41 In the result, and despite the references at the beginning and end of her remarks to the test laid down in s63(3), I am satisfied that the Second Defendant in some respects did misdirect herself to the test to be applied. Further demonstration of the Second Defendant’s failure to direct herself properly lies in her failure to recognise the number of errors to which I have referred in Dr Truskett’s assessment. Insofar as a number of these errors relate to the elements necessary to a finding of DRE Category I, they are clearly material.

42 Although it is unnecessary for me to do so, it seems appropriate to say something about the second challenge listed above. Dr Truskett did not provide any indication as to how he took his stated observation to the effect that the Plaintiff had dressed and undressed without difficulty into account or as to the significance or weight he placed on it. The Plaintiff’s actions if as described accorded with the assessor’s findings on clinical examination so did not have the significance they may otherwise have had if there was inconsistency. If, as the Plaintiff asserted, the assessor did not see her dress or undress, then that activity on her part could have no effect on his assessment.

43 Certainly, a factual error as blatant as, on the Plaintiff’s account the assessor made is, given his position, a matter of considerable concern. However, once regard is had to the definition of “material” in clause 10.11 of the MAA Medical Assessment Guidelines, in the circumstances of this case it is impossible to conclude that the Second Defendant’s conclusion that the matter was not material was not open to her.

44 The final question that arises is the topic of delay. The Plaintiff provided no explanation for the 12 months delay in instituting proceedings in this Court and the Third Defendant submitted that on discretionary grounds, relief should be refused. On the other hand, the Third Defendant provided nothing to persuade me that it was in any significant sense prejudiced by the delay. Upon the basis that there is a community interest in achieving results that are legally correct, I am not disposed to refuse the Plaintiff relief.

45 One question that arises is whether I should grant the Plaintiff relief in the form of the second order it seeks or, in that connection, simply refer the matter back to the Second Defendant for her to properly consider the matter in accordance with these reasons. Having regard to the errors in Dr Truskett’s reasons to which I have referred, it seems to me that the latter course would be an exercise in futility as there is only one proper conclusion at which the Second Defendant could arrive. Accordingly, and subject to the parties ensuring that I have correctly identified the number of the proceedings below – not all documents annexed to affidavits agree - I make the orders set out below.

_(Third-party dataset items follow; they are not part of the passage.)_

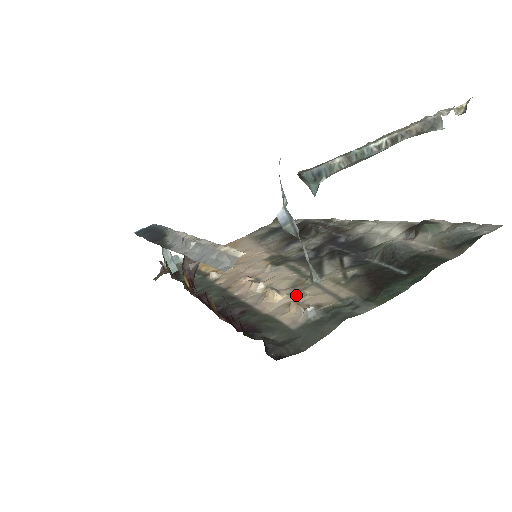
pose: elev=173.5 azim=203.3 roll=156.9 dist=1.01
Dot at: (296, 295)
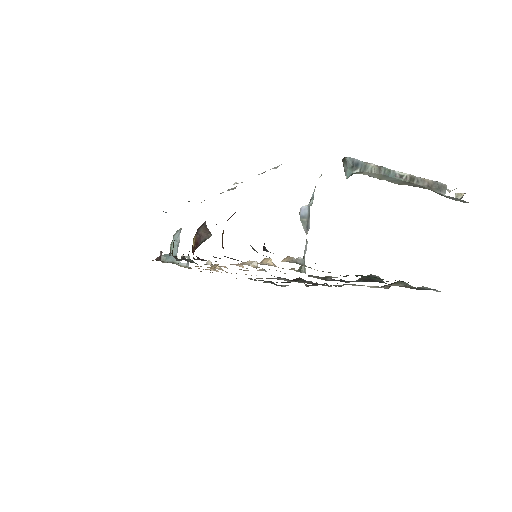
Dot at: occluded
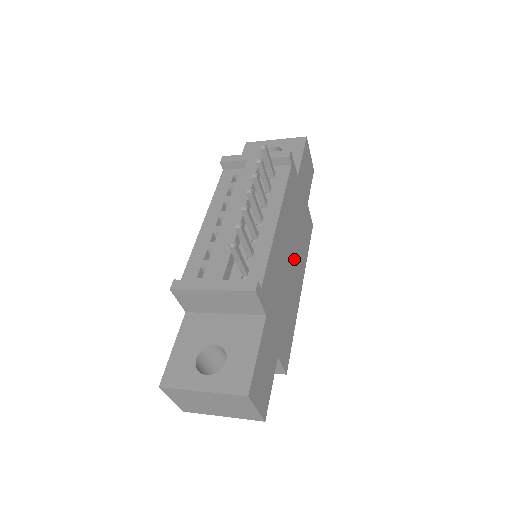
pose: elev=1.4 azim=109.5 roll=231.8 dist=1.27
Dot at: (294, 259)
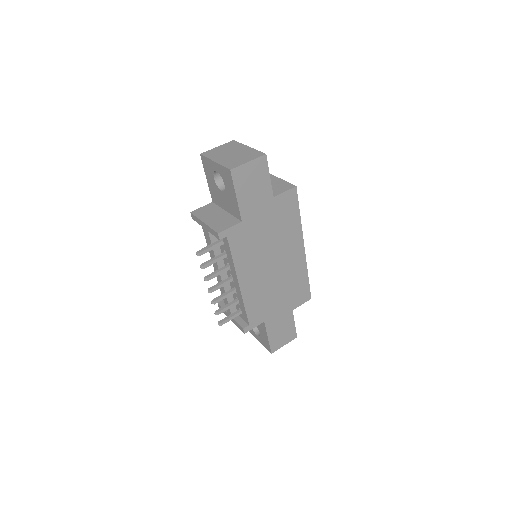
Dot at: (278, 257)
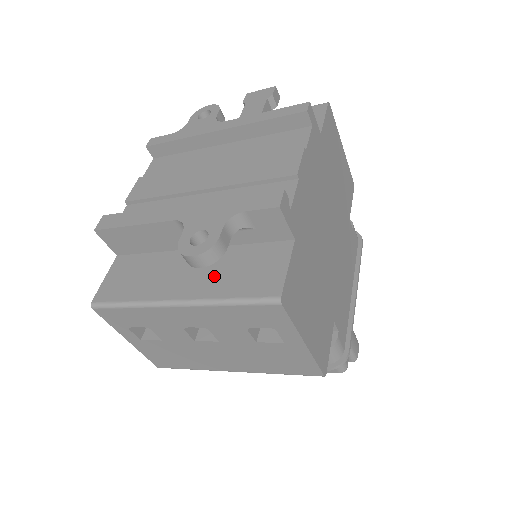
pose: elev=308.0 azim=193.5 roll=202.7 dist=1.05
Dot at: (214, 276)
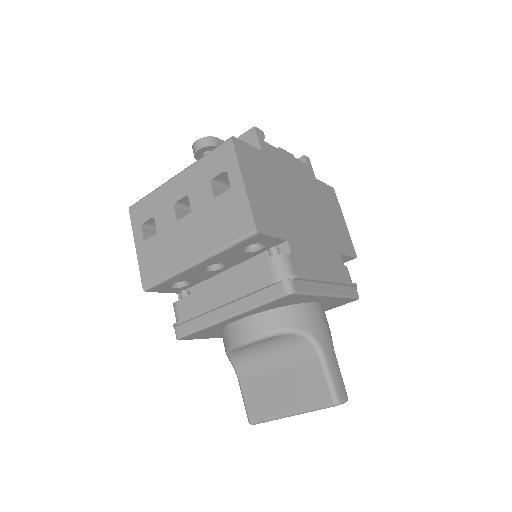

46 No parties addressed on the topic of costs. I seems to me to be a case where, subject to one matter, costs should follow the event. The one matter arises from the fact that a number of the documents annexed to the first affidavit of the Plaintiff’s solicitor were the wrong ones. The costs on of both parties associated with that error should be borne by the Plaintiff or her solicitor. An appropriate way of dealing with this might well be to order the Defendant to pay a percentage of the Plaintiff’s costs – say 90% but I will give the parties an opportunity of dealing with the topic before making any costs order. If the parties can agree and submit a consent order to my Associate there will be no need for a further appearance. In default of the submission of such an order within 14 days, I will re-list the matter to deal with the question of costs.

47 I order:-

          1. Set aside the decision of the Second Defendant dated 11 July 2008 in proceedings 2008/04/0463SC.
          2. That the Second Defendant exercise her power pursuant to s63(3) of the Motor Accidents Compensation Act 1999 to refer the Plaintiff’s Application for Further Assessment of a Permanent Stabilisation of a Permanent Impairment Dispute, dated 8 January 2008 being annexure A to the affidavit of Vic Petrovich of 1 September 2009 and numbered 2008/04/0463SC, for further medical assessment according to law.
          3. I reserve the question of costs.